Should anyone "own" water in New Zealand?
Maori claims of water ownership need to be resolved before asset sales go ahead to ensure the Government gets the best price, experts say.
Berl chief economist Ganesh Nana told an urgent Waitangi Tribunal hearing on the issue that uncertainty was the last thing that investors needed.
"The main message is that the Crown needs to ensure that the uncertainty around water rights or access to water or remedies needs to be minimised [as much] as possible if the share sale is to be a success."
Whether water could be owned was not really relevant, Dr Nana said. "The important thing is who has the right to manage that water, how is that water managed and used, that is the important thing."
An essential tool for the management of water was price, he said.
Hydro-electric companies now use water free-of-charge.
A water charge would "inevitably" push up power prices, but the point of putting a price on water was to ensure the right decisions were made about its use.
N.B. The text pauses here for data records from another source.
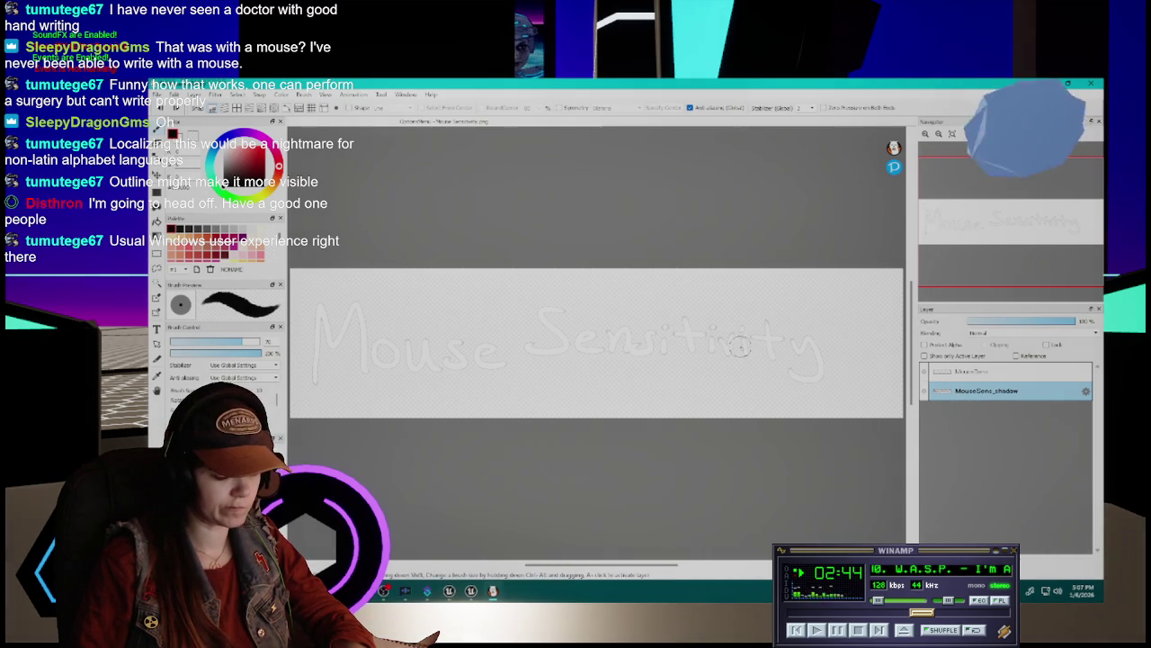
key("m")
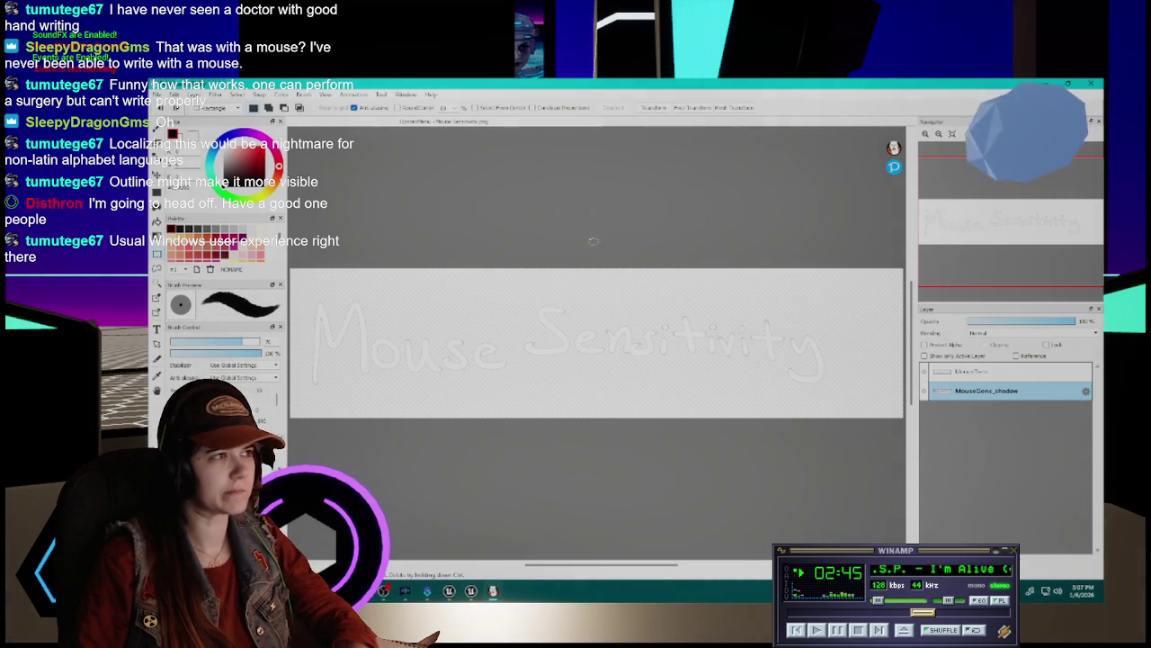
mouse_move(304, 285)
left_mouse_down()
mouse_move(560, 385)
mouse_move(845, 405)
left_mouse_up()
Transform the selection, nudging the shadow a few pixels left and down, and apply it
left_click(650, 107)
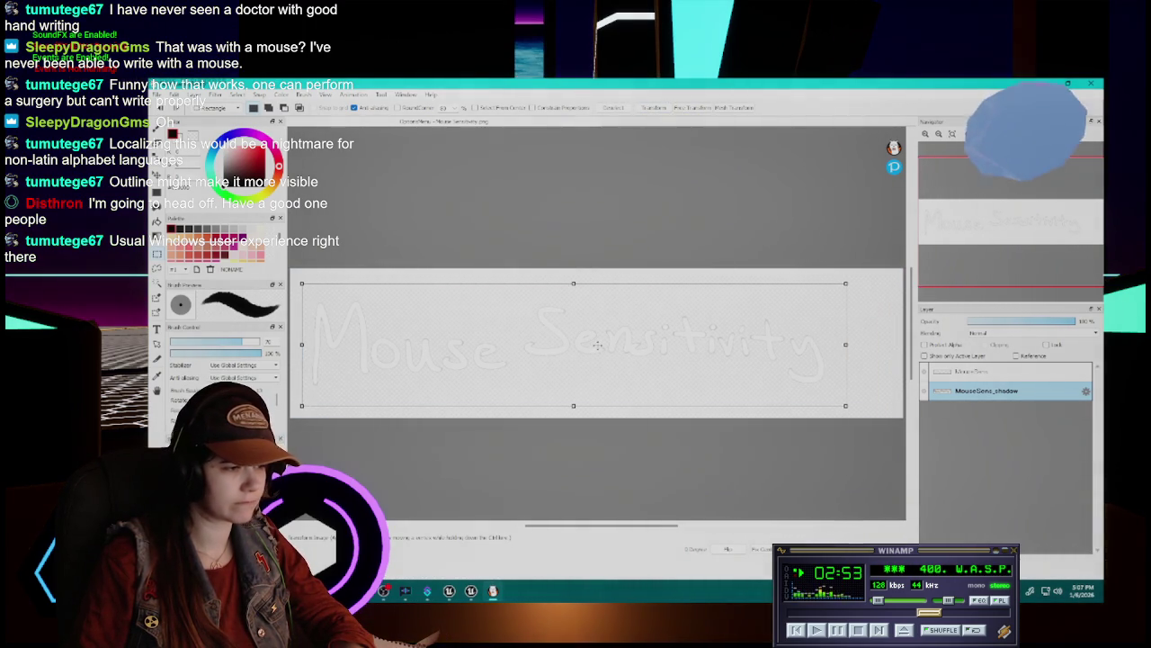
left_click_drag(598, 344, 593, 345)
Dr Nana said the income from selling off the assets was insufficient to compensate for lost dividends.
Auckland University professor Jane Kelsey also appeared before the hearing yesterday.
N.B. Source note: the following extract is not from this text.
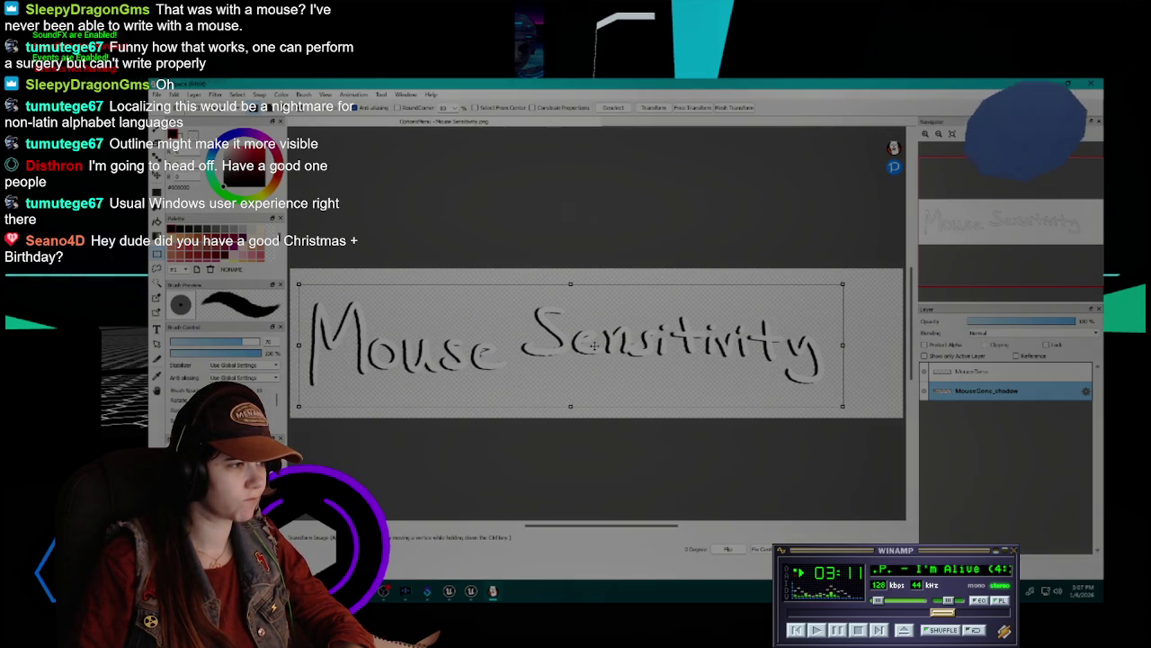
left_click_drag(593, 346, 593, 348)
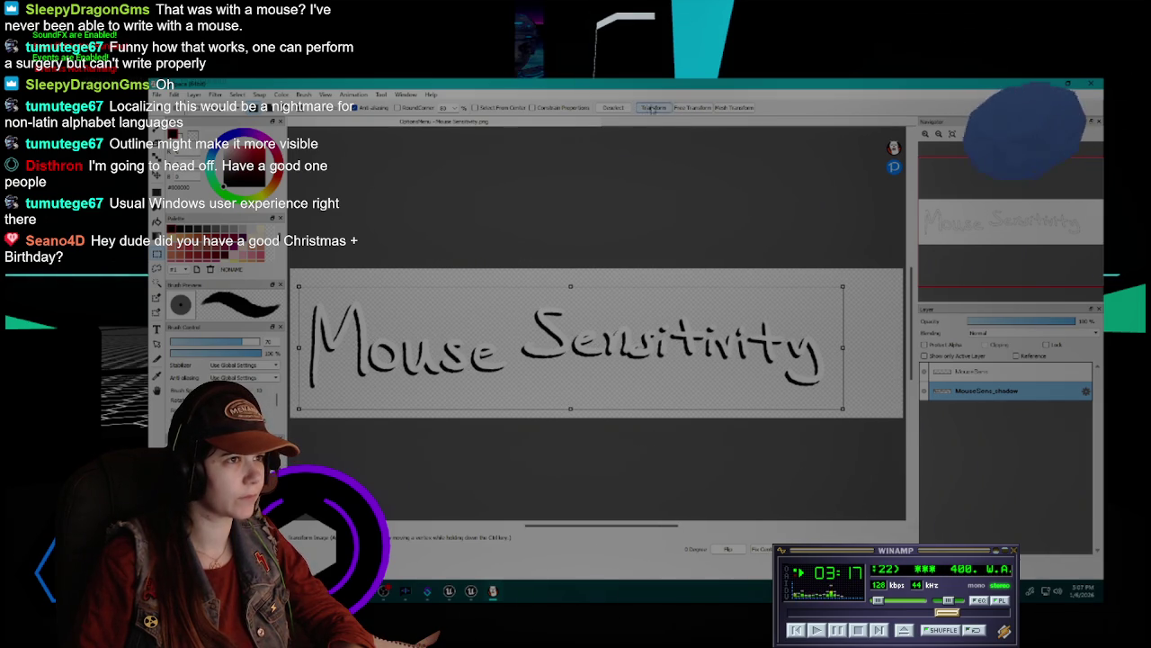
key("Return")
She argued that not settling the dispute with Maori would leave the Government open to complaints by investors under international agreements.
"The threat from an investor to take such action could result in the Government backing off implementing the Waitangi Tribunal's recommendations."
Historically governments had put other interests ahead of Maori.
The Government would have to consider selling down its own majority shareholding to meet its obligations to Maori, or buy shares back from other investors, Dr Kelsey said.
"The Government might decide to fight the matter in a tribunal which could take a very long period of time and cost a lot of money for an outcome that is extremely uncertain."